LangSmith (by LangChain) has become the most widely adopted agent-specific observability platform. It captures traces automatically for LangChain and LangGraph agents and provides a visual debugger for stepping through agent execution.

Key capabilities in the latest version:

  • Trace visualization: See the full agent execution tree with expandable spans for each LLM call and tool use
  • Dataset and evaluation: Create test datasets from production traces, run evaluations across model changes
  • Comparison views: Side-by-side comparison of agent runs to identify what changed when behavior regresses
  • Online evaluation: Attach LLM-as-judge evaluators that score production traces automatically

For non-LangChain agents, the LangSmith SDK provides manual tracing that works with any framework.

OpenTelemetry for AI: The Emerging Standard

The OpenTelemetry community has been developing semantic conventions specifically for generative AI. The opentelemetry-instrumentation-openai and similar packages auto-instrument LLM client libraries.

The advantage of OTel over proprietary solutions is integration with your existing observability stack. AI agent traces appear alongside your application traces in Jaeger, Grafana Tempo, or Datadog, providing end-to-end visibility from HTTP request through agent execution to database queries.

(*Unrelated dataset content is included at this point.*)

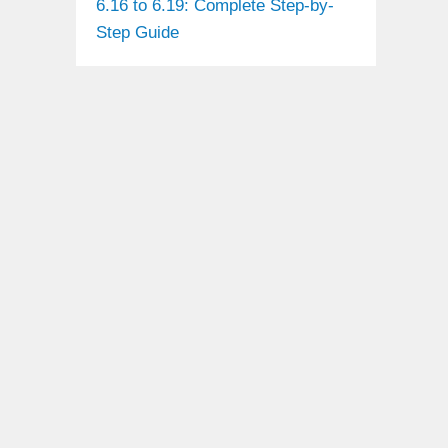
6.16 to 6.19: Complete Step-by-
Step Guide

# Auto-instrument OpenAI client with OTel
from opentelemetry.instrumentation.openai import OpenAIInstrumentor

OpenAIInstrumentor().instrument()
# All openai.chat.completions.create() calls now emit OTel spans

Arize Phoenix and Alternatives

Arize Phoenix provides open-source agent tracing with a focus on retrieval evaluation — it visualizes embedding spaces and identifies retrieval quality issues. Weights & Biases Weave offers experiment tracking combined with production monitoring. Helicone provides a lightweight proxy that captures all LLM calls with minimal integration effort.

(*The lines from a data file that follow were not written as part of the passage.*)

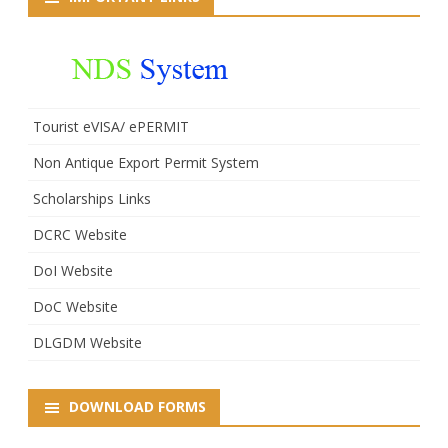
Lal
Thaosen
(IPS)
Tourist eVISA/ ePERMIT
Non Antique Export Permit System
Scholarships Links
DCRC Website
DoI Website
DoC Website
DLGDM Website
DOWNLOAD FORMS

Building an Observability Culture

The tooling is available. The harder part is building the habit. Every agent deployment should include a monitoring dashboard, every failure should be traced back to root cause, and every model change should be validated against evaluation datasets built from production traces. The teams building the most reliable agents in 2026 are the ones treating observability as a first-class engineering discipline, not an afterthought.